** Opening Reading text block **
Instead, much as in the ambiguous-file-format case in the prior section, use the filename as a source of initial defaults but allow users to make corrections and save those corrections somewhere such that they won’t need to be re-made every time the users reopen the files. If you’re working with a file with a robust internal metadata system, maybe save the corrected metadata straight into the file; if not, or if you’d rather interact with your users’ files on a read-only basis, save the correction in some database local to your program’s files.

3. Remote Database Matching

Some of the worst offenders I’ve encountered, in terms of placing egregious demands on their users file-naming-wise, are the various “run your own video streaming server” programs such as Plex, Emby, and Jellyfin. In theory, they let you match your movie and TV video files against various online databases in order to get metadata and poster art and so forth for each file and thus get a properly slick Netflix-esque streaming experience, with your shows sorted into seasons and your bonus features neatly listed next to the actual movies and shows and so forth. In practice, they let you do that if and only if you’ve named your files according to a specific rigid set of criteria; otherwise, they instead will become very confused, mislabel some files (my Plex server is convinced that the first twelve episodes of Carmilla Season 3 are actually the twelve episodes of Season 0 and has labeled them accordingly), completely ignore others (all of my bonus features, for example), and completely refuse to be corrected in these errors.

(And if you want to resolve this problem, well, here’s this third-party $6/year subscription service which will automatically rename your files to the ‘correct’ naming scheme for you! Isn’t that so convenient? Why would you ever want to do something like correcting the program’s errors directly when you could pay to correct your filenames instead? (No, I’m not joking.))

The thing to do in order to avoid making a complete ridiculous mess of things like those programs do is to allow users to fix mismatches and point out missed files manually. Let me go “here are the missing bonus features, and here are the actual identities of those episodes you mislabeled”, in the Plex case. This is, ultimately, the same basic fix as the prior case, even if the details are different.

Conclusion

Perhaps the prior section was a bit repetitive; hopefully it was at least illustrative in that repetitiveness. As a general rule, filenames might be a useful heuristic by which to get started in one’s database-matches, but they shouldn’t be the last word, in cases where they’re leading to incorrect analyses. Programs should be built accordingly, in order to avoid disrupting users’ file-system structures in the manner discussed above.

This post’s argument is, ultimately, relatively limited in its scope. I refrained from going into the security issues that can potentially result from treating filenames as a trustworthy metadata-source, or into the upsides and downsides of the “make a copy and enforce filename-as-metadata only on the copy” approach, or suchlike. But, even purely from the user-convenience angle, there’s a strong case to be made, and I hope I’ve illustrated that case reasonably well over this post’s course.

Tags: UX
** Closing Reading text block **
** Opening Data block block **
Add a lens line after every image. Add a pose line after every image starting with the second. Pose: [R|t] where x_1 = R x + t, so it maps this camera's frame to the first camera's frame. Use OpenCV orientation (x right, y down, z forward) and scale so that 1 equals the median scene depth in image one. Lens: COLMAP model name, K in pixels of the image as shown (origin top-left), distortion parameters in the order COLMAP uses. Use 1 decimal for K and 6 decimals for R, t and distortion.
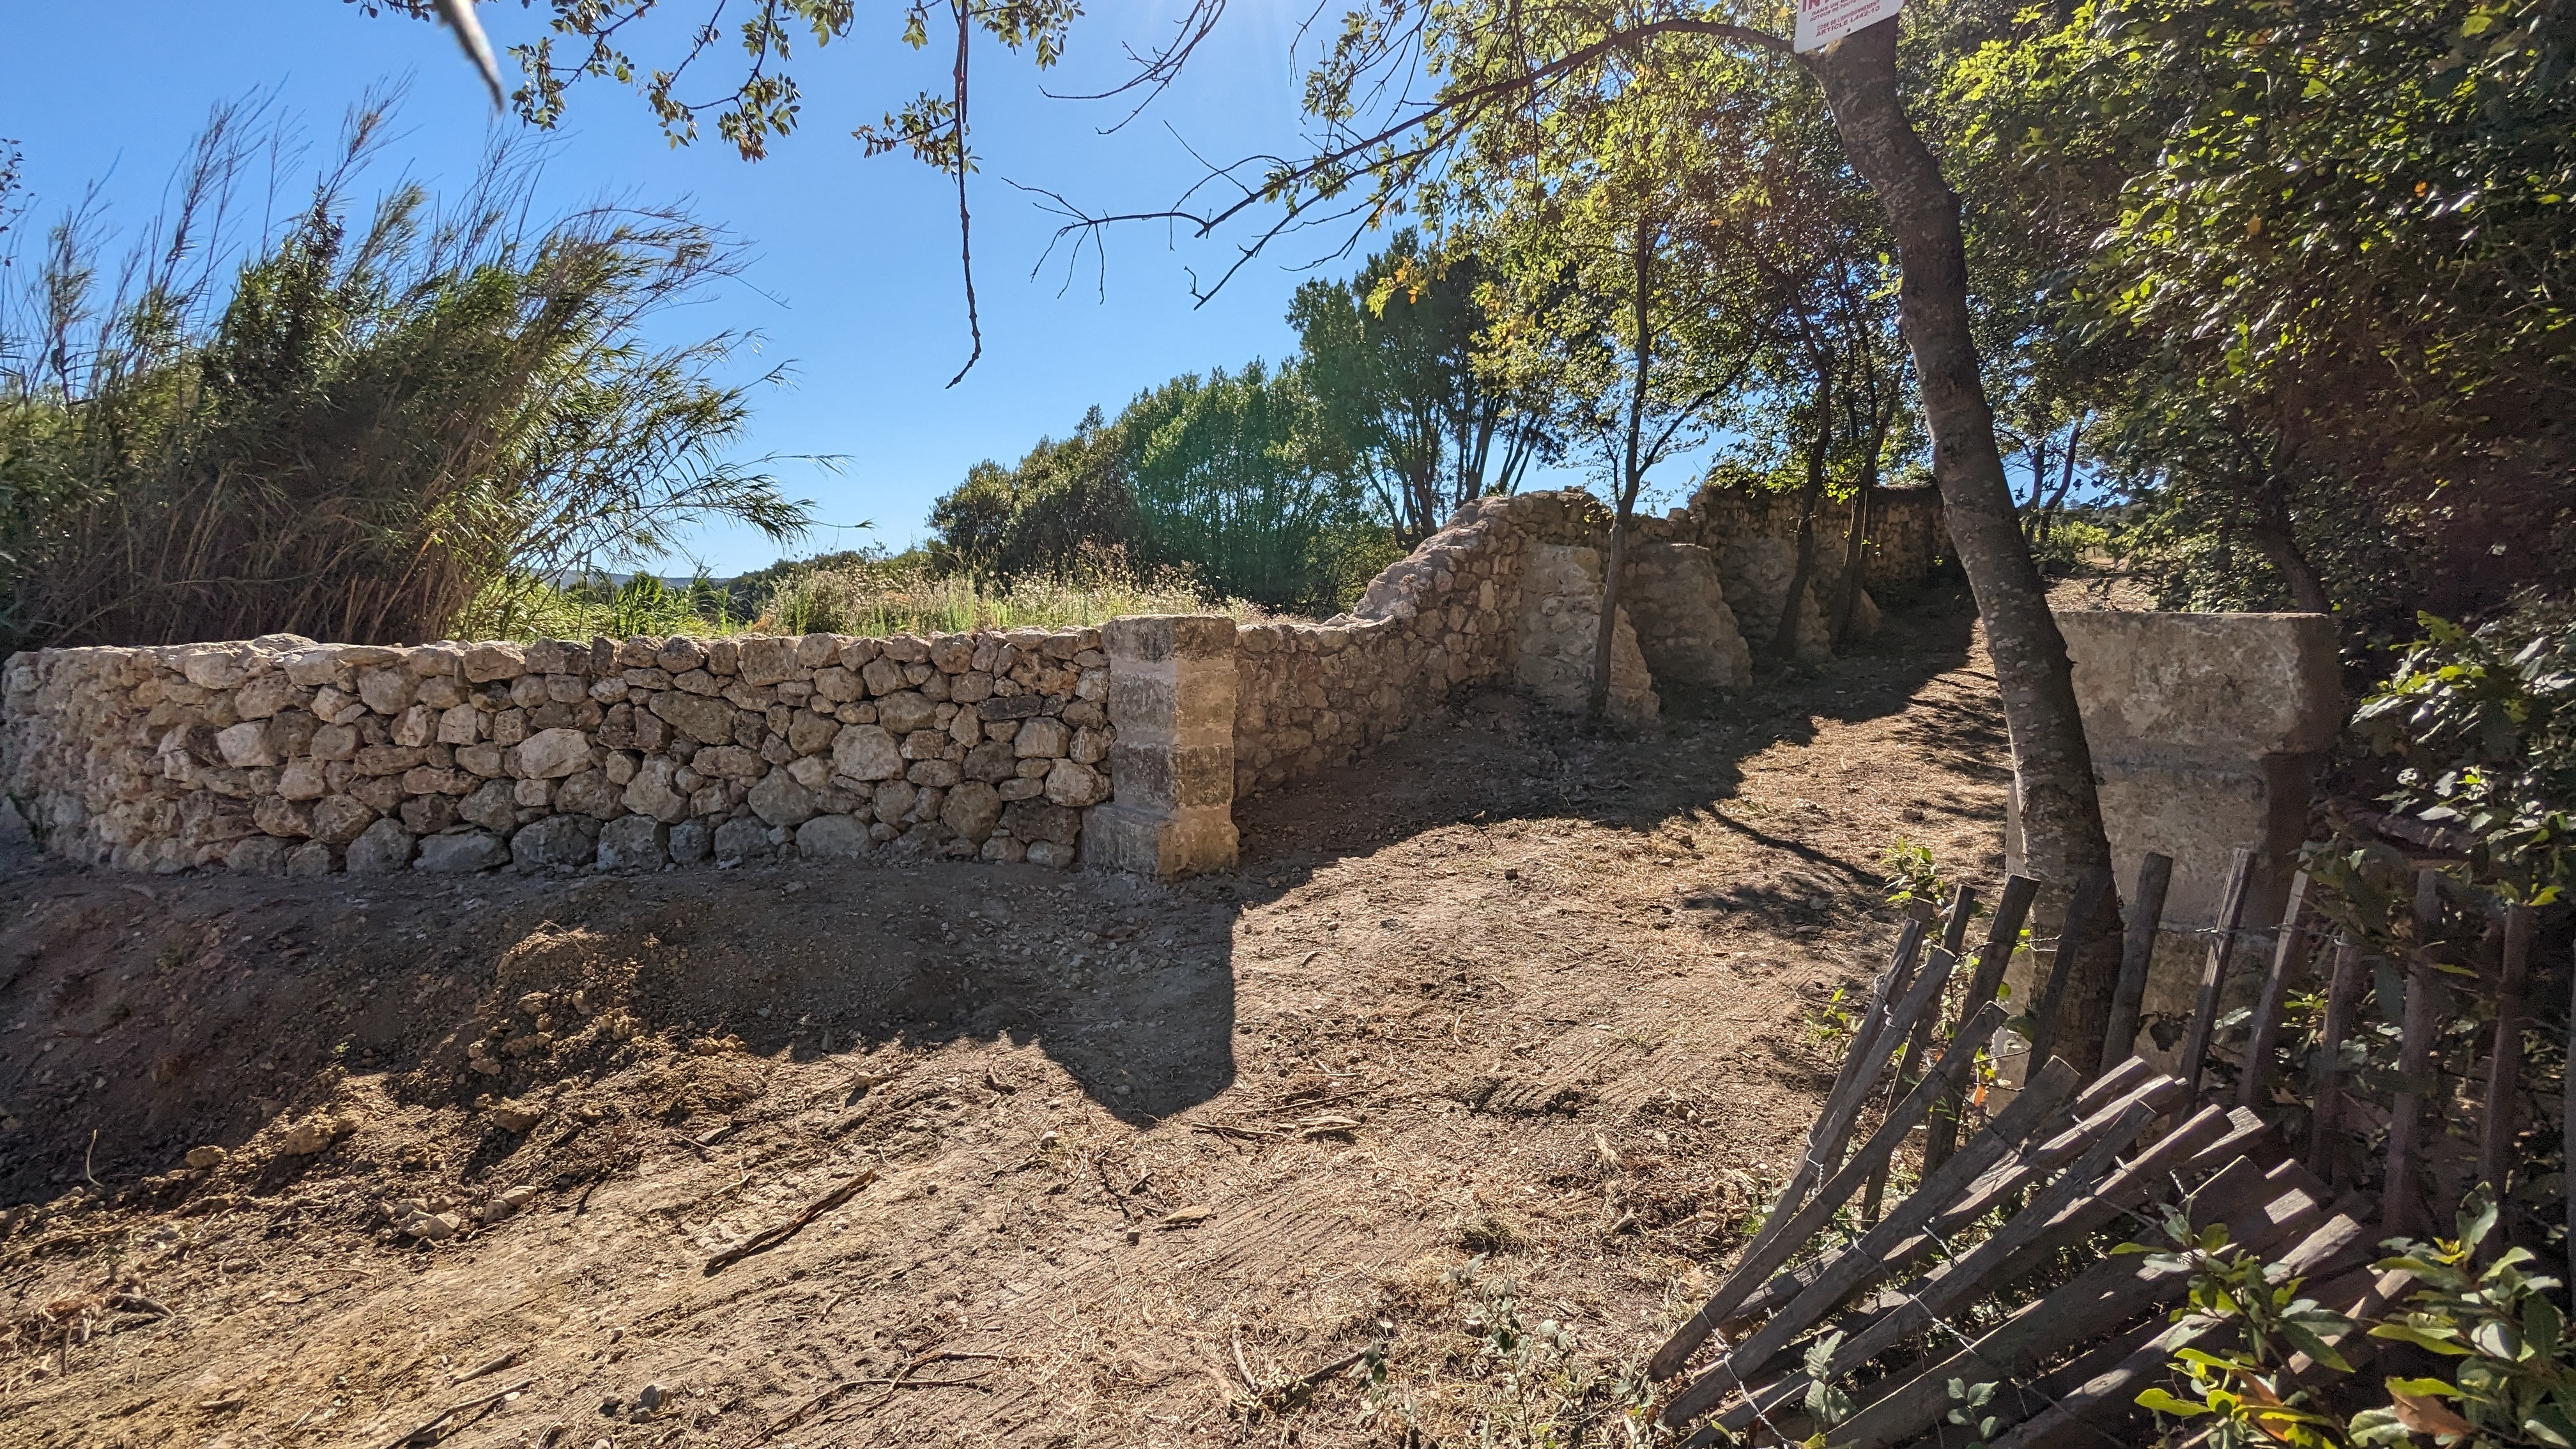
** Closing Data block block **
Exercise 1
Answer these questions using the post on filenames:
(a) Which three video streaming server programs does it name?
(b) How much does the third-party renaming service cost?
(c) Which episodes does the author's Plex server mislabel, and as what?
Exercise 2
In the post on filenames, copy the text word for word, starting at "(And if you" and going up to and including "details are different.".

Exercise output 1
(a) Plex, Emby, and Jellyfin.
(b) $6/year.
(c) It labels the first twelve episodes of Carmilla Season 3 as the twelve episodes of Season 0.

Exercise output 2
(And if you want to resolve this problem, well, here’s this third-party $6/year subscription service which will automatically rename your files to the ‘correct’ naming scheme for you! Isn’t that so convenient? Why would you ever want to do something like correcting the program’s errors directly when you could pay to correct your filenames instead? (No, I’m not joking.))

The thing to do in order to avoid making a complete ridiculous mess of things like those programs do is to allow users to fix mismatches and point out missed files manually. Let me go “here are the missing bonus features, and here are the actual identities of those episodes you mislabeled”, in the Plex case. This is, ultimately, the same basic fix as the prior case, even if the details are different.